The revenue cycle begins with accurate patient access, including scheduling, registration, eligibility verification, and authorization, followed by precise clinical documentation, charge capture, and compliant coding to support clean claim submission. Claims must be submitted in a timely and accurate manner to ensure payer adjudication without delay. Any denials, edits, or missing information must be actively managed through structured work queues and rapid resolution processes to prevent revenue leakage. The objective is consistent achievement of gross collections from both payor reimbursement and patient responsibility, net of contractual adjustments, through disciplined, end-to-end operational execution.
“Sustainable performance improvement requires transparency. While outcomes are embraced, the process often surfaces gaps and errors that can create discomfort. That is where real progress occurs. When approached collaboratively, those insights become catalysts for stronger execution, better outcomes, and a more aligned, high-performing team. In this environment, measurable data is the ultimate source of truth.”
Michele Kadlec
Chicago, Illinois 2022
An example of scaling operations across multiple locations was during my work leading enterprise performance improvement across a multi-site medical group and CIN structure, where I was responsible for aligning operations, revenue cycle, and value-based performance across primary care, specialty practices, and ancillary services.
At the time, the organization was highly fragmented. Each location operated with different workflows, inconsistent front-end processes, variable coding practices, and limited visibility into financial performance.

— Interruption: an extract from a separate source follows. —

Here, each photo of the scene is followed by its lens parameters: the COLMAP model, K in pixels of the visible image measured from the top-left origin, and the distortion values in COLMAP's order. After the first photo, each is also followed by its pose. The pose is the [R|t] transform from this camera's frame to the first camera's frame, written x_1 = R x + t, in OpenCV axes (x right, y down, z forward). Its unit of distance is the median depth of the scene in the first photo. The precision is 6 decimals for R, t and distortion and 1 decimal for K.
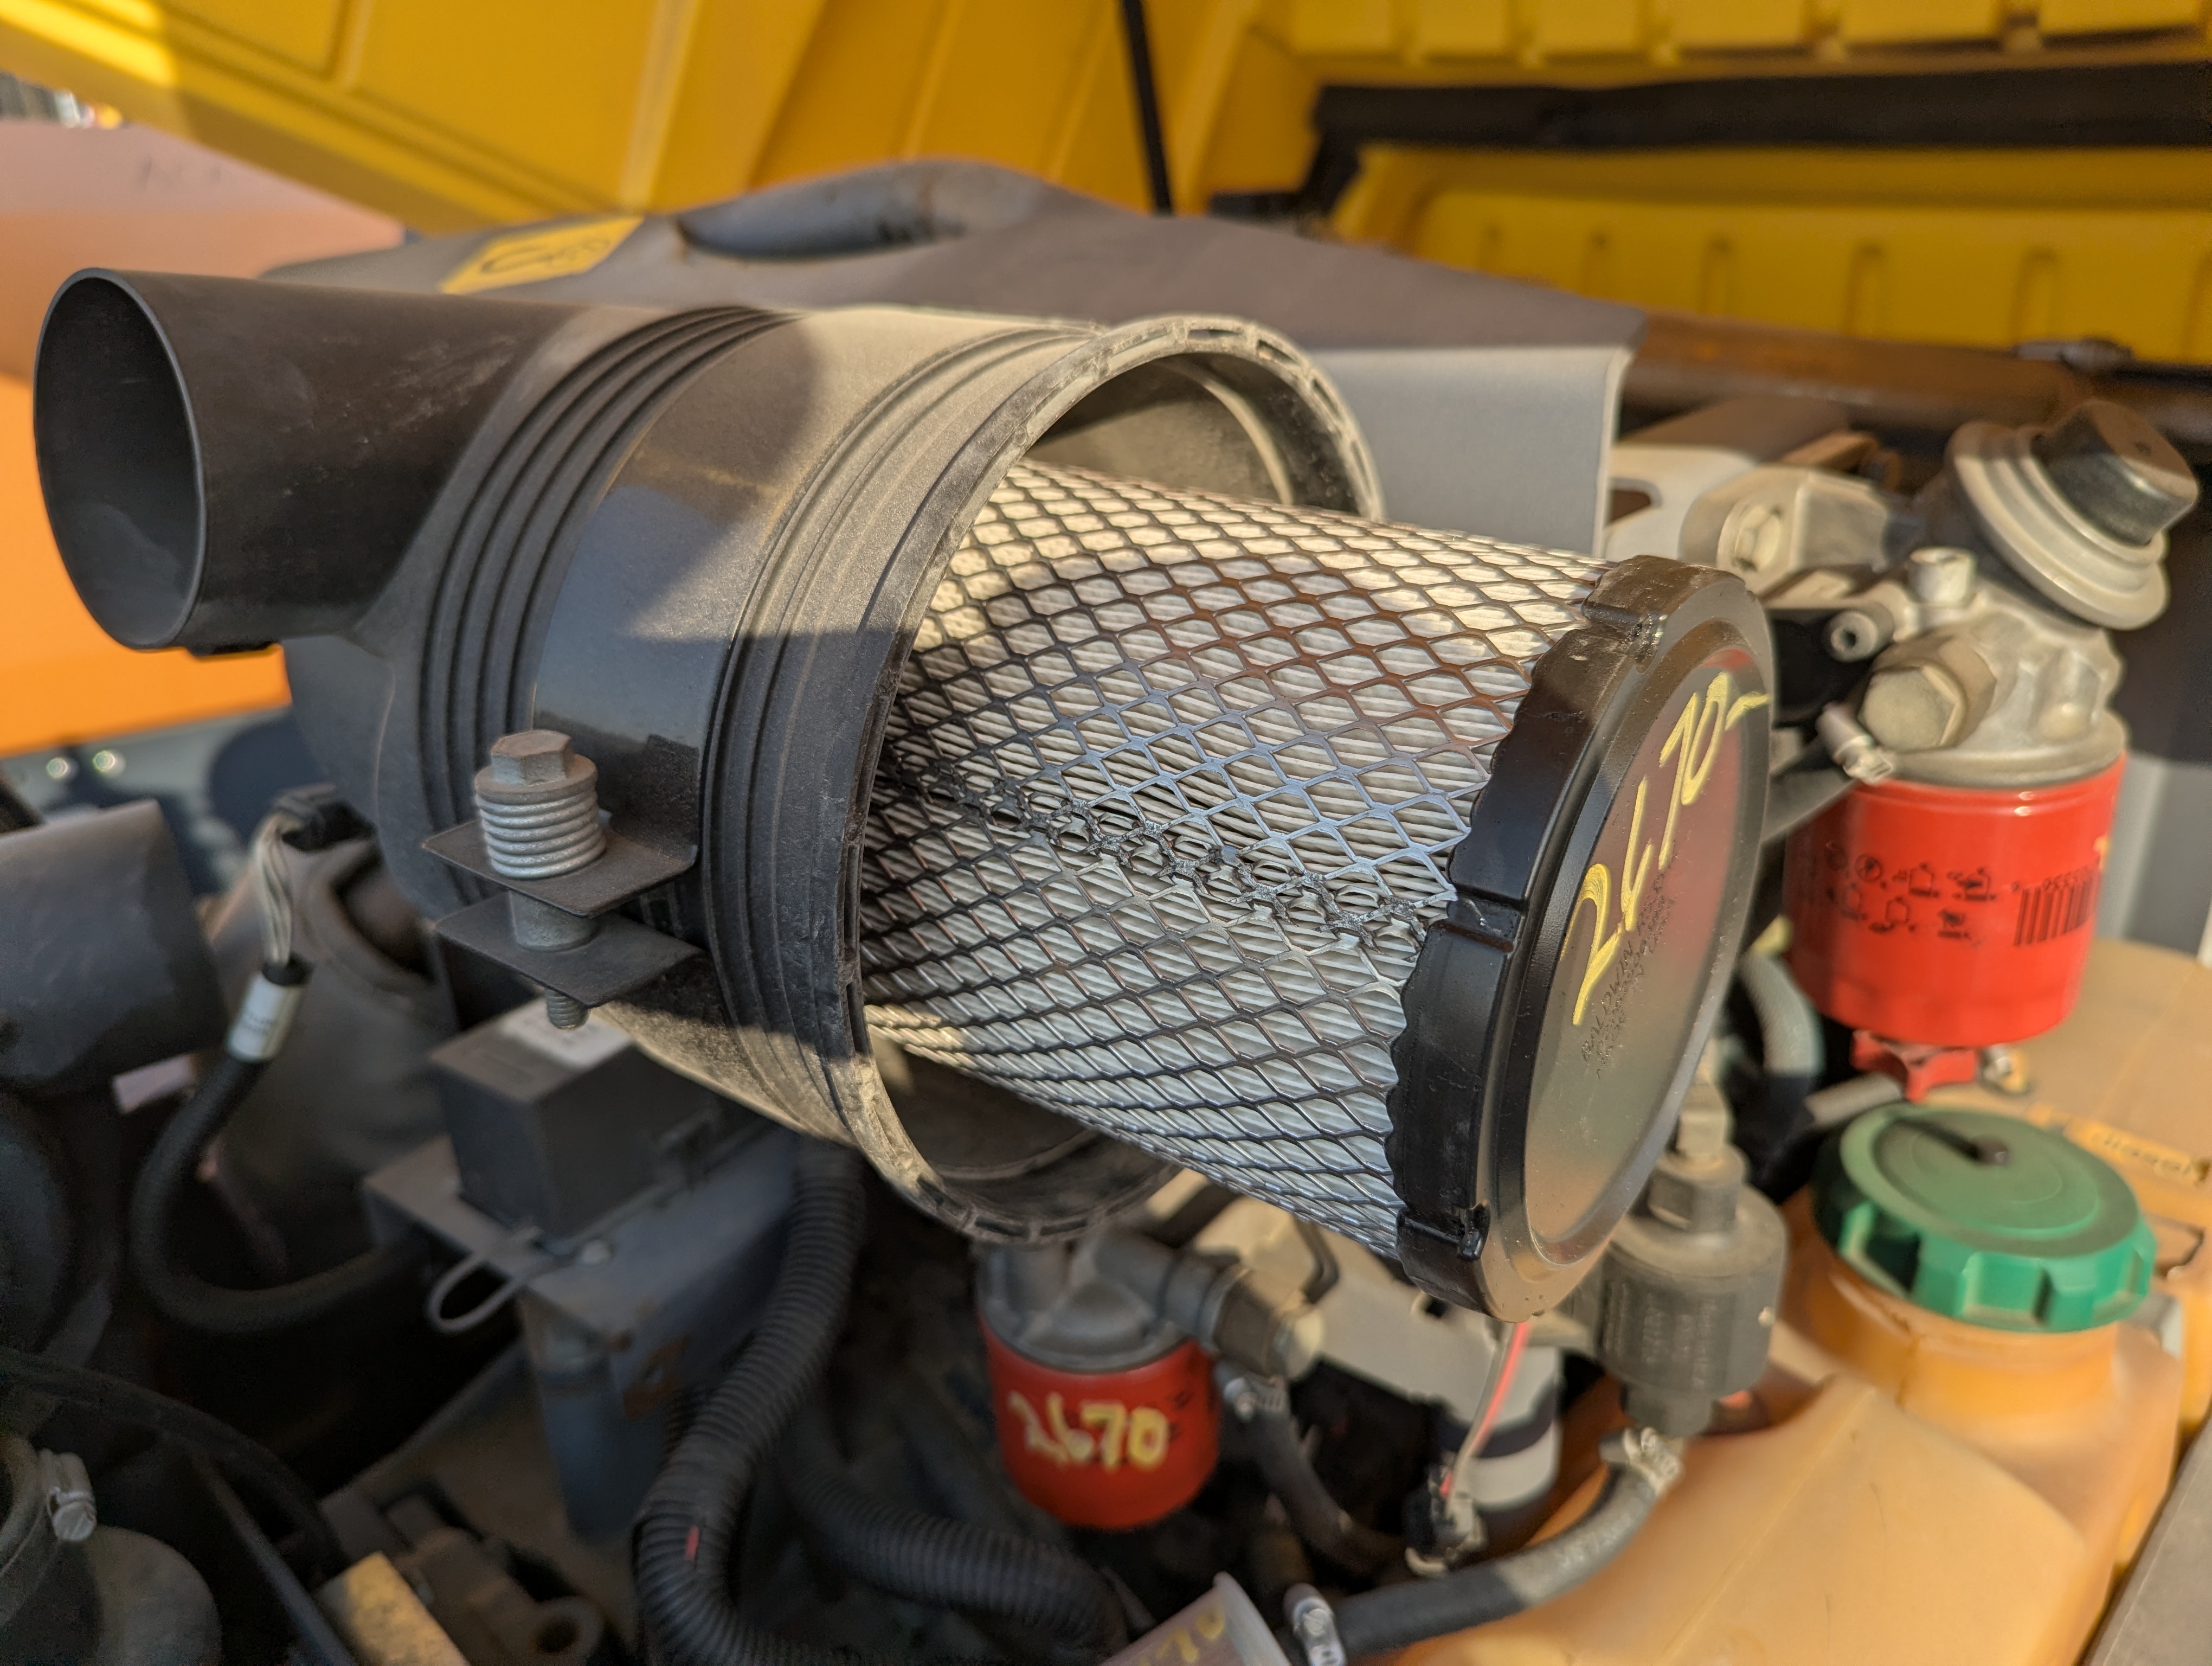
lens RADIAL K [[1571.9, 0, 1173.3], [0, 1571.9, 853.3], [0, 0, 1]] dist [0.047356, -0.045500]
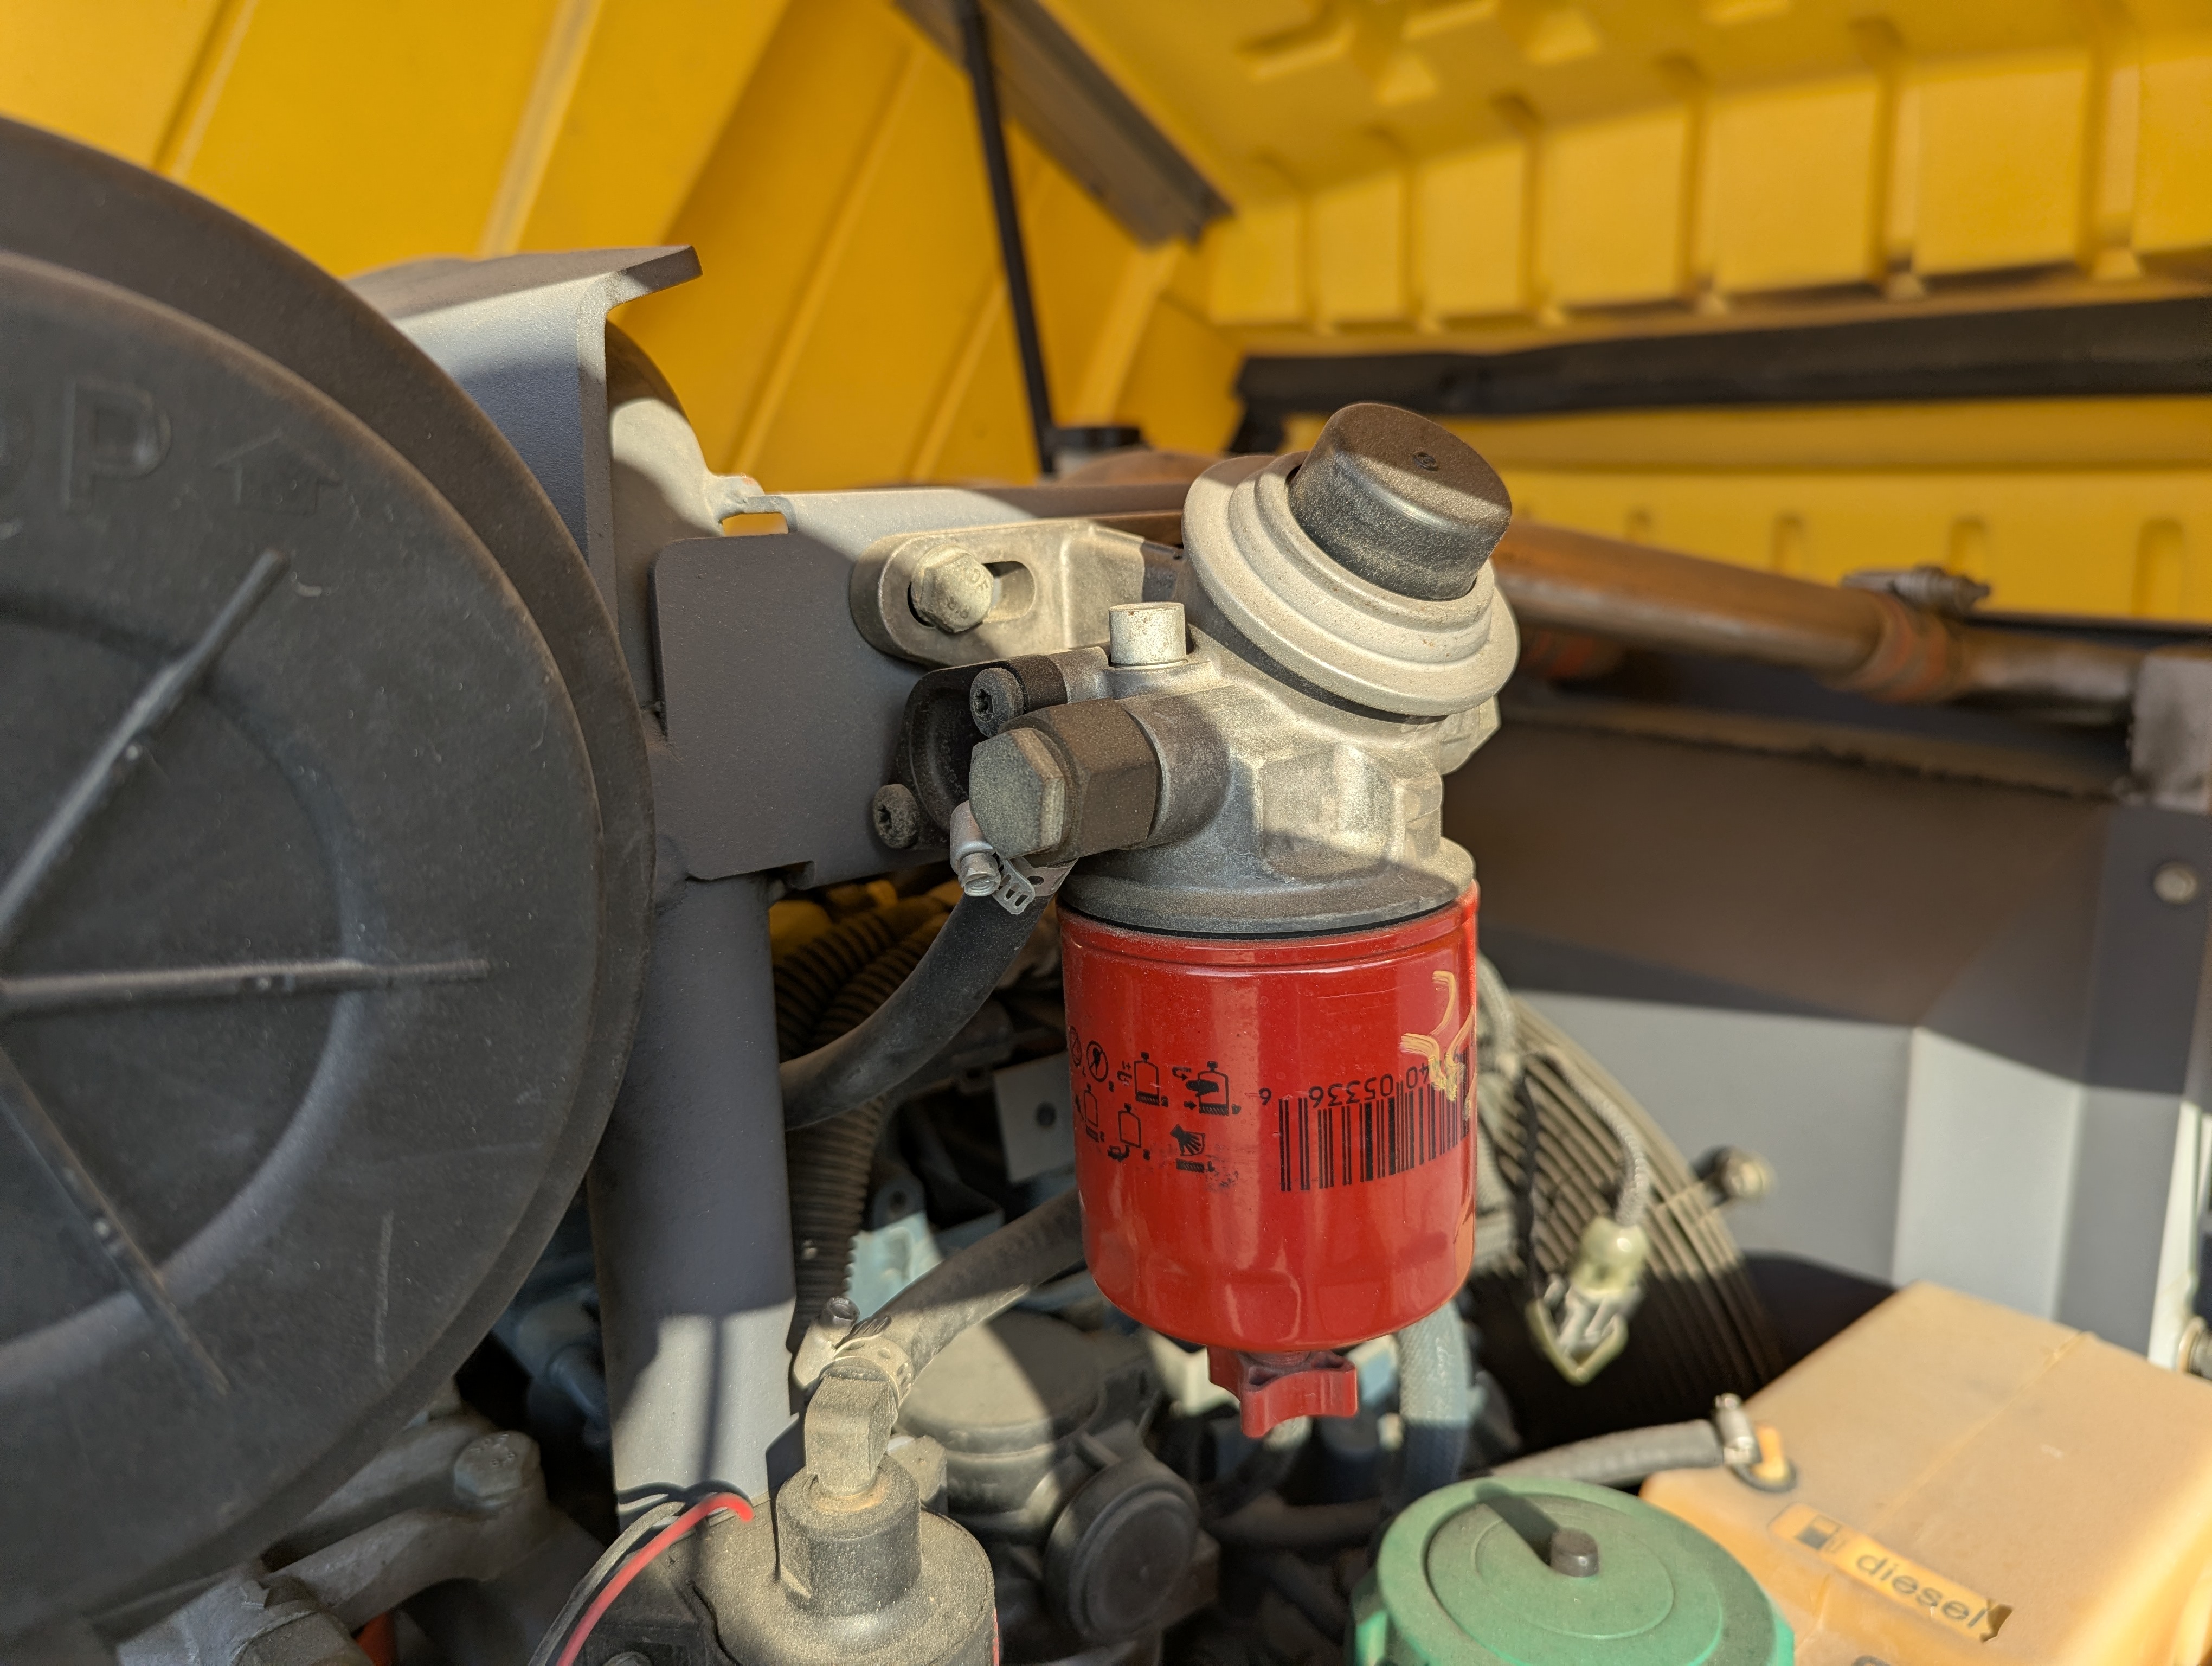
lens RADIAL K [[1571.9, 0, 1145.9], [0, 1571.9, 850.7], [0, 0, 1]] dist [0.047356, -0.045500]
pose [[0.992380, 0.058915, -0.108220, 0.528573], [-0.079473, 0.977223, -0.196772, 0.052768], [0.094162, 0.203873, 0.974458, 0.323904]]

This resulted in missed charges, high denial rates, leakage across service lines, and inconsistent patient access.
The key challenges fell into three areas:
- First, lack of standardization. There were no consistent workflows from pre-registration through charge capture and collections, which created variability in both patient experience and financial outcomes.
- Second, limited data transparency. Leadership and practice managers lacked access to actionable, real-time metrics at the location- or provider-level, making it difficult to drive accountability.
- Third, misalignment between operations and value-based care. Activities such as Annual Wellness Visits, RAF capture, and transitional care management were not being executed consistently, leaving both revenue and quality performance on the table.
My approach was structured and scalable: I implemented what I call a “two bookends” operating model, anchoring every location between access and scheduling on the front end and confirming gross collections net of contractual adjustment on the back end. Between those bookends, we standardized workflows across all sites, including real-time eligibility, authorization integrity, charge capture, coding accuracy, and denial management.
We created a service line–based governance model with clear accountability at each level: front-end staff, RCM, coding, and physician leadership. This ensured that every location operated under the same expectations, while still allowing for specialty-specific nuances.
From a data standpoint, I partnered with analytics teams to deploy enterprise dashboards that tracked KPIs such as charge lag, denial rates, work queue volumes, wRVU-to-collections ratios, and referral leakage. These were rolled out consistently across all locations, enabling transparent performance management.
To support value-based care scaling, we embedded workflows for AWVs paired with problem-oriented visits, improved MEAT documentation for RAF accuracy, and integrated TCM and care gap closure processes directly into practice operations. This allowed us to improve both fee-for-service revenue and value-based performance simultaneously.
We also focused heavily on training and change management. I took a “boots on the ground” approach, working directly with practice managers, physicians, and staff to reinforce workflows, close gaps, and ensure adoption. Every change was tied to measurable outcomes and reinforced through ongoing performance reviews. Sustainable performance improvement requires transparency. While outcomes are embraced, the process often surfaces gaps and errors that can create discomfort. That is where real progress occurs. When approached collaboratively, those insights become catalysts for stronger execution, better outcomes, and a more aligned, high-performing team. In this environment, measurable data is the ultimate source of truth.
The results were both measurable and sustainable. We significantly reduced charge lag and denial rates, improved first-pass through claim acceptance, increased net collections, and reduced outmigration by strengthening internal referral pathways. At the same time, we improved RAF capture and quality metrics, which supported long-term value-based contract performance.
What made this successful was not just implementing change, but building a scalable operating framework that could be replicated across locations, service lines, and markets while maintaining accountability and financial discipline.